The problem, as I see it, is that the eponymous Jocelyn Jee Eisen is generally the only one who gets to play a comedy character, while everyone else is consigned to “straight man” status… and since, for reasons I can’t quite fathom, she usually only allows one other black person to share the screen with her at a time, this means that every sketch seems to feature her playing a crazy, sadistic, or stupid black person, surrounded by sane, reasonable, sensible white folk. I’ve read some user-reviews which praise Eisen for “making fun of her own kind” (as it were), but that isn’t strictly true, since she was born and raised in London, while many of her characters are wacky immigrants with broad accents. If I told you that there was a modern comedy show that featured an African “savage” with her teeth filed into razor-sharp points, carrying a spear and joking about eating babies, with animal snarls on the audio every time she sneers… well, that’s pretty old school, right? And the jokes are so broad, it doesn’t seem as if she’s really dissecting, or ironically commenting on the grossness of it, so much as revelling in the chance to play such an outrageous grotesque. It reminds me of the time Mel B (of “Spice Girls” fame) appeared on a show called Black Britain, and the interviewer asked her about the racialist connotations of dressing in animal print clothes and playing up to a “scary” stereotype for a predominantly white audience… her response was a dull-eyed, “Oh… I didn’t think of that”. Gah! It is, of course, entirely possible that I’m just over-sensitive to this sort of thing… but I can’t help comparing the show to Goodness Gracious Me, which displayed far more intelligence and awareness when it came to the complex issues of national and ethnic identity, and the clashes that can occur between the two. Obviously, it’s healthy for people to be able to laugh at themselves… but when a member of an ethnic minority keeps making such aggressively masochistic, “minstrel show”-esque jokes, I think it’s edging us back towards unhealthy again.

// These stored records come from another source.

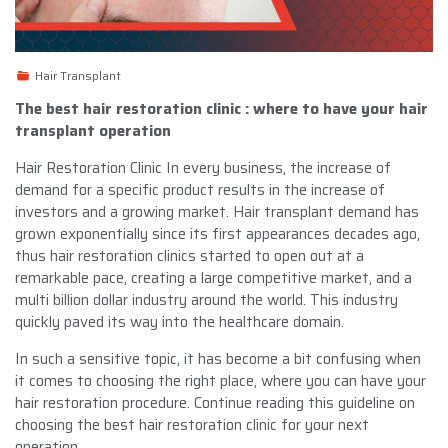
Hair Transplant
The best hair restoration clinic : where to have your hair
transplant operation
Hair Restoration Clinic In every business, the increase of
demand for a specific product results in the increase of
investors and a growing market. Hair transplant demand has
grown exponentially since its first appearances decades ago,
thus hair restoration clinics started to open out at a
remarkable pace, creating a large competitive market, and a
multi billion dollar industry around the world. This industry
quickly paved its way into the healthcare domain.
In such a sensitive topic, it has become a bit confusing when
it comes to choosing the right place, where you can have your
hair restoration procedure. Continue reading this guideline on
choosing the best hair restoration clinic for your next
operation.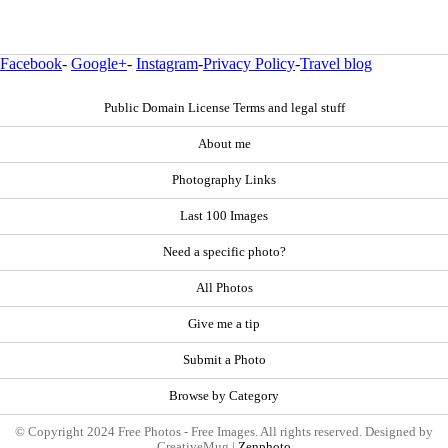
Facebook
-
Google+
-
Instagram
-
Privacy Policy
-
Travel blog
Public Domain License Terms and legal stuff
About me
Photography Links
Last 100 Images
Need a specific photo?
All Photos
Give me a tip
Submit a Photo
Browse by Category
© Copyright 2024 Free Photos - Free Images. All rights reserved. Designed by
CreativeMug |
Zenphoto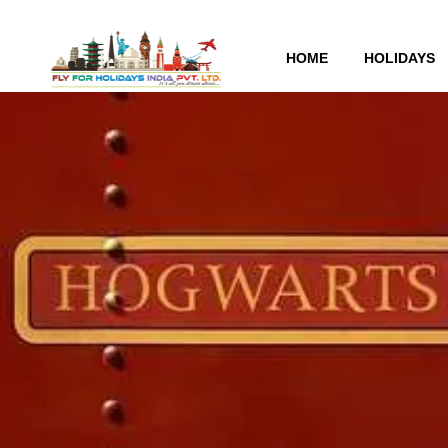
HOME
HOLIDAYS
Warner Brothers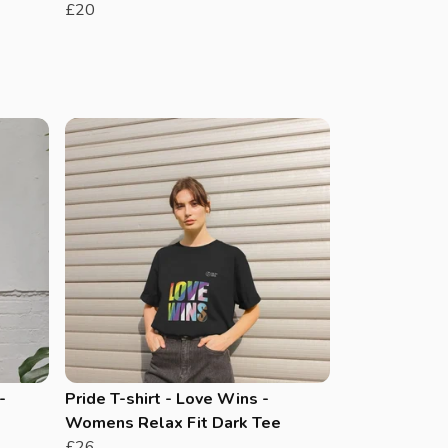
£20
-
Pride T-shirt - Love Wins -
Womens Relax Fit Dark Tee
£26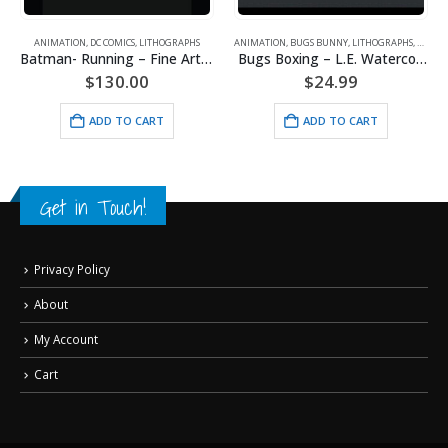
ANIMATION
,
DC COMICS
,
LITHOGRAPHS
ANIMATION
,
BUGS BUNNY
,
LITHOGRAPHS
,
WARNE
Batman- Running – Fine Art DC Comics Framed Giclee
Bugs Boxing – L.E. Watercolor Lithograph Framed
$
130.00
$
24.99
ADD TO CART
ADD TO CART
Get in Touch!
Privacy Policy
About
My Account
Cart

But I knew all that going in, so why buy it at all? Well, because of Dominique Moore, the young woman depicted in the doodle above, of course. Despite having a comedy career as long as your arm (and much longer than Eisen’s, in fact), this is one of the few shows she’s been involved in that has actually made it to DVD… and as it is, she only appears briefly in two sketches. Either by choice, or simply because she looks so darn cute, Moore has spent much of her career thus far working in fairly disposable children’s television. True, she’s only in her mid-twenties, but she can’t keep playing teenagers forever, can she? There have been a few stabs at post-watershed programming, mostly as part of an ensemble, but for some reason she still hasn’t been given a suitable starring vehicle which would really allow her to show her stuff. While her performances are always top-notch, the shows themselves don’t always seem to deserve her. I mean, she’s even sung the theme tune for three of them! What more could you ask from a lead? It’s sad to see her going to waste as a supporting player… but if I got paid a pound every time I said that about a performer I liked, I’d be rich by now. Rich enough to cast them all in a film of my own devising? No, not quite that rich, unfortunately.